Of the entries below, return exactly those lines that fall between the one containing "357 178 177.88" and the one containing "239 193 0.77", the two end lines included.

(SOURCE DATA)
*** Begin section ***

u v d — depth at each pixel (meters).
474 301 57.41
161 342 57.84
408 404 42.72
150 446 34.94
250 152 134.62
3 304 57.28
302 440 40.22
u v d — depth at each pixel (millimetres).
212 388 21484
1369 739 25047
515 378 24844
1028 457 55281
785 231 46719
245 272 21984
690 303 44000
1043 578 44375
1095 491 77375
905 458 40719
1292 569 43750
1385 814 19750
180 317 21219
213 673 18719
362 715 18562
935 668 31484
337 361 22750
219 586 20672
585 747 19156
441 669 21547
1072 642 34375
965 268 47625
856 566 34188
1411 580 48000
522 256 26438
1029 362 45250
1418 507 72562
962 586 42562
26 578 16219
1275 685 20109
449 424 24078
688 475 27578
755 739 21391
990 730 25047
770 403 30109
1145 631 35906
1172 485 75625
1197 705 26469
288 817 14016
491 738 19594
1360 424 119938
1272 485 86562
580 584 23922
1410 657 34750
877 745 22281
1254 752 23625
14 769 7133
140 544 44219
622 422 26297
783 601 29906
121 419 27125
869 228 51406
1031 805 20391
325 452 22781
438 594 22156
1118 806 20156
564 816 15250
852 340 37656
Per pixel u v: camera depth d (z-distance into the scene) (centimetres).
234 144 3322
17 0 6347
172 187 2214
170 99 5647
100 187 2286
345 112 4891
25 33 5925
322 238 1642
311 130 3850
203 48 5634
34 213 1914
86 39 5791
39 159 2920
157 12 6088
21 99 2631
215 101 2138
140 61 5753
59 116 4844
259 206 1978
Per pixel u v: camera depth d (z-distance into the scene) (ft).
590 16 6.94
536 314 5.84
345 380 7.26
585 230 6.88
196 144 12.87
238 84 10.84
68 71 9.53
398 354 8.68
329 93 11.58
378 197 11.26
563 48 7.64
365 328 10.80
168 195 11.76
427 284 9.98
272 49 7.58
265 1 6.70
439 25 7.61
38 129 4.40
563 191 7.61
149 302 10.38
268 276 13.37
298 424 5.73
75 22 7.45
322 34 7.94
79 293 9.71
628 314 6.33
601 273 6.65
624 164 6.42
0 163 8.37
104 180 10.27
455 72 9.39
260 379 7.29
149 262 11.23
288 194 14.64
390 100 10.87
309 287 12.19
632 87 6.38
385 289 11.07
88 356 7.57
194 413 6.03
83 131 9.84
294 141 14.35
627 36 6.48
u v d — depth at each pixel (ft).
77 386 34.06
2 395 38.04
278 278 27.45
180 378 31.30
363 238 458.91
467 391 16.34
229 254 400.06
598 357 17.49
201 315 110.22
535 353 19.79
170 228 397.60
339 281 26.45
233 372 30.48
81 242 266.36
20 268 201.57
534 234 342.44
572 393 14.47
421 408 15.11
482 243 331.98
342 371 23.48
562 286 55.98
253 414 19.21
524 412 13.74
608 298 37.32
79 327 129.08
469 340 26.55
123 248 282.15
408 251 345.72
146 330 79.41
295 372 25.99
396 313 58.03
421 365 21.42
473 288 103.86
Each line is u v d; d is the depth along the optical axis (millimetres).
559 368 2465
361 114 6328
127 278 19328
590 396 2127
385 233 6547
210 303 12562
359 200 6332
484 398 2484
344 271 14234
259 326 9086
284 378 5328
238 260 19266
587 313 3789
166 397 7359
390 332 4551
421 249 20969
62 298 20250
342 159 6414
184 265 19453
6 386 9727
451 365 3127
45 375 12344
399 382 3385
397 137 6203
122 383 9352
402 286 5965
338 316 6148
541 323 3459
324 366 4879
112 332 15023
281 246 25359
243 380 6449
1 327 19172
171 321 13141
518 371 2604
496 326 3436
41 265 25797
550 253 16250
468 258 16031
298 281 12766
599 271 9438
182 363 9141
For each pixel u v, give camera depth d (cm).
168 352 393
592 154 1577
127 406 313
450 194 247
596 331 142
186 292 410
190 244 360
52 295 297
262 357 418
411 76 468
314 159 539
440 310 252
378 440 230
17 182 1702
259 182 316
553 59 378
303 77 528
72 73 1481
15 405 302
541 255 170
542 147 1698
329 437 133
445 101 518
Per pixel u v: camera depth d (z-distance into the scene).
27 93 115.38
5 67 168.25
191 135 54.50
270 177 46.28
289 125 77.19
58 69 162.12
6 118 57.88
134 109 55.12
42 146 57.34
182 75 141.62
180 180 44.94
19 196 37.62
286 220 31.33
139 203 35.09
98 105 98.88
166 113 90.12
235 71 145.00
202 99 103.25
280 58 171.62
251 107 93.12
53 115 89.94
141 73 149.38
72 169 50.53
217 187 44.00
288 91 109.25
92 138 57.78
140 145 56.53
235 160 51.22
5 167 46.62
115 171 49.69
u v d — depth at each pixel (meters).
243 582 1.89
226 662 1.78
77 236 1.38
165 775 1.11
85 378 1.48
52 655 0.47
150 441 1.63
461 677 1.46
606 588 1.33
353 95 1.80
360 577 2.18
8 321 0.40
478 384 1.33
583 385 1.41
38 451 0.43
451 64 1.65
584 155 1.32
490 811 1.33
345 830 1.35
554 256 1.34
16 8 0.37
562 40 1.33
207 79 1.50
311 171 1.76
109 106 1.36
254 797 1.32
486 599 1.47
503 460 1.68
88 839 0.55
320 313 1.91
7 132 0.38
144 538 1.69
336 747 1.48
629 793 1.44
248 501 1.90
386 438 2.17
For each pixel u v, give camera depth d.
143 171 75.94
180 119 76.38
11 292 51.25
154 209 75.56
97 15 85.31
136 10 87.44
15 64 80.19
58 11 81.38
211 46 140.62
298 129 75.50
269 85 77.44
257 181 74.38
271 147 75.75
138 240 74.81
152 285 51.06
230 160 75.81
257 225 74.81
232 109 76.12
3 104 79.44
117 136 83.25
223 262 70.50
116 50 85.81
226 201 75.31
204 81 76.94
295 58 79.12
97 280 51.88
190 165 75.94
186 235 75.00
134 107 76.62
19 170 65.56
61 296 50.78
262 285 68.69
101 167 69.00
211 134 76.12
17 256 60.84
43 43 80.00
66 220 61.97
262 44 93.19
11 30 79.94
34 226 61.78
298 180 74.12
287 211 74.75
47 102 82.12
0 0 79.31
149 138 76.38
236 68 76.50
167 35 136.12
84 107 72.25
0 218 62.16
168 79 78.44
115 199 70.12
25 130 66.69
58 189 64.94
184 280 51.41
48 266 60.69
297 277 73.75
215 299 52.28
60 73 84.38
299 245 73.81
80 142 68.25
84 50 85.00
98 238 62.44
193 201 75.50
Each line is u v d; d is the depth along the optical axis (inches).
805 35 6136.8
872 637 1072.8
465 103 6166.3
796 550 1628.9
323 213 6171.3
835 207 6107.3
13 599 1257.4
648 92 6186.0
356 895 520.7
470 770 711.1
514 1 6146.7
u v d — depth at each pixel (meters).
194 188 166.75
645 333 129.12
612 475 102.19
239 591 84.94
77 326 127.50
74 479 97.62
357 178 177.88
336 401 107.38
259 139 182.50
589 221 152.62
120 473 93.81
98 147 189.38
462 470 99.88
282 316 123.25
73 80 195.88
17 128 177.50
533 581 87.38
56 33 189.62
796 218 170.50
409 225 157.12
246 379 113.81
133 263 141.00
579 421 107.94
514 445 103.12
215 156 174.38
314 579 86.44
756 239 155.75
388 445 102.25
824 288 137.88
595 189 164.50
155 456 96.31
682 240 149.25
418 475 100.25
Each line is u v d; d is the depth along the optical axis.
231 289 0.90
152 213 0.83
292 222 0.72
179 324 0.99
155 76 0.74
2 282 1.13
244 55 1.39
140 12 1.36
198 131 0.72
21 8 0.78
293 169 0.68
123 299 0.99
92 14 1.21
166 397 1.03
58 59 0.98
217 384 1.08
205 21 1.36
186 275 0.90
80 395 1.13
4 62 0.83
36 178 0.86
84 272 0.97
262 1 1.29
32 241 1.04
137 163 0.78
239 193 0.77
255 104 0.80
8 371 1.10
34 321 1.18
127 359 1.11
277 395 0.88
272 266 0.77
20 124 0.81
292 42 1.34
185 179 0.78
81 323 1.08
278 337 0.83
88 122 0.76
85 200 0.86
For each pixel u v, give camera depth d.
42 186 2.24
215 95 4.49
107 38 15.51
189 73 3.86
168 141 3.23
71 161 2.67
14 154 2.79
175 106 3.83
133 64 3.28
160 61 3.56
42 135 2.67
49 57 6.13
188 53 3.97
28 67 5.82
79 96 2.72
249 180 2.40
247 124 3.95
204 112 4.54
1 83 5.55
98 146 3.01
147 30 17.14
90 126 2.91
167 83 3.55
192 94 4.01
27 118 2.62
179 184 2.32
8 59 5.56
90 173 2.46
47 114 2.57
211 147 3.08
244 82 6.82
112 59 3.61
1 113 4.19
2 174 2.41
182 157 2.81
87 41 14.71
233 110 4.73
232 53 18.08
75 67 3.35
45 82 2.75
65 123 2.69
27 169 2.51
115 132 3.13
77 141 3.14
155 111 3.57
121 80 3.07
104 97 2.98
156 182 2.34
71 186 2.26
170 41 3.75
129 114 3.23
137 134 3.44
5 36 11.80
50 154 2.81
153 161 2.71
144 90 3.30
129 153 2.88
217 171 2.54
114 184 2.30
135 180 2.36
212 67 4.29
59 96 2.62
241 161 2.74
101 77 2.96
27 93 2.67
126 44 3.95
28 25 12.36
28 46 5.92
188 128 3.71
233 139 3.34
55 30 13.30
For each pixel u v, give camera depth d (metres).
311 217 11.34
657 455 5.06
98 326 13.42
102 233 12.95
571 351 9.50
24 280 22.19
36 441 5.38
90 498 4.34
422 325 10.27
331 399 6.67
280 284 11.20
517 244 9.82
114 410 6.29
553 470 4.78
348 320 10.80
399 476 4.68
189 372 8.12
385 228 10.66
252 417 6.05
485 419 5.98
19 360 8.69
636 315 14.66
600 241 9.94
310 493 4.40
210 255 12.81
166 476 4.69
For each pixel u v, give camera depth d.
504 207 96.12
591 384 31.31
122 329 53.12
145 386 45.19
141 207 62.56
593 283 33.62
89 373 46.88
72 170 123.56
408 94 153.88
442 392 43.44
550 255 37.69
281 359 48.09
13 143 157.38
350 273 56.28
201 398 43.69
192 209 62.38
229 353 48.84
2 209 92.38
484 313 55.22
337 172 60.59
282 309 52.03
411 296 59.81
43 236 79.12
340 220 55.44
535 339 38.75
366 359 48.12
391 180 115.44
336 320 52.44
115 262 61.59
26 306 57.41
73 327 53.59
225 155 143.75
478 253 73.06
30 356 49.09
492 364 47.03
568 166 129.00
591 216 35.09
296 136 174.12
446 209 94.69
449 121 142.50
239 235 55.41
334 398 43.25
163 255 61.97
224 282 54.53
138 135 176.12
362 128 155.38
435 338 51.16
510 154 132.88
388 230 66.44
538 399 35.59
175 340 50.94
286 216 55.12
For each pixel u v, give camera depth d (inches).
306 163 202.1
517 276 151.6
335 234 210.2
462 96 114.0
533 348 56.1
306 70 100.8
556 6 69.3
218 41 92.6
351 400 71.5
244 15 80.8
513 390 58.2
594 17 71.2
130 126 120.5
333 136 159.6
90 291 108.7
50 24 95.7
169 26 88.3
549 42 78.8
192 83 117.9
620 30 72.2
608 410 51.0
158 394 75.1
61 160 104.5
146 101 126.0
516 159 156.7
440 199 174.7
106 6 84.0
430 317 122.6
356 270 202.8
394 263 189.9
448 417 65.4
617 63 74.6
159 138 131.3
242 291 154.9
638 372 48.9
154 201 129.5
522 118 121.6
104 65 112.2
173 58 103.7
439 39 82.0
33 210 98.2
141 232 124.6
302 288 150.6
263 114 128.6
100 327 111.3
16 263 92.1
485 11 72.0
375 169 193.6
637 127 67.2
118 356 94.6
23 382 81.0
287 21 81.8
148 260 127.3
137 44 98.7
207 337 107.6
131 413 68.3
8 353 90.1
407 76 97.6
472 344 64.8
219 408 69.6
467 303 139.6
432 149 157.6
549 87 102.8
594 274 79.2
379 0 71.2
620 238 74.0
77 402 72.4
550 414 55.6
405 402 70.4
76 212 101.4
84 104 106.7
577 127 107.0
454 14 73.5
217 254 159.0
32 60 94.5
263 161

*** End section ***

(FINISHED EXERCISE)
357 178 177.88
336 401 107.38
259 139 182.50
589 221 152.62
120 473 93.81
98 147 189.38
462 470 99.88
282 316 123.25
73 80 195.88
17 128 177.50
533 581 87.38
56 33 189.62
796 218 170.50
409 225 157.12
246 379 113.81
133 263 141.00
579 421 107.94
514 445 103.12
215 156 174.38
314 579 86.44
756 239 155.75
388 445 102.25
824 288 137.88
595 189 164.50
155 456 96.31
682 240 149.25
418 475 100.25
Each line is u v d; d is the depth along the optical axis.
231 289 0.90
152 213 0.83
292 222 0.72
179 324 0.99
155 76 0.74
2 282 1.13
244 55 1.39
140 12 1.36
198 131 0.72
21 8 0.78
293 169 0.68
123 299 0.99
92 14 1.21
166 397 1.03
58 59 0.98
217 384 1.08
205 21 1.36
186 275 0.90
80 395 1.13
4 62 0.83
36 178 0.86
84 272 0.97
262 1 1.29
32 241 1.04
137 163 0.78
239 193 0.77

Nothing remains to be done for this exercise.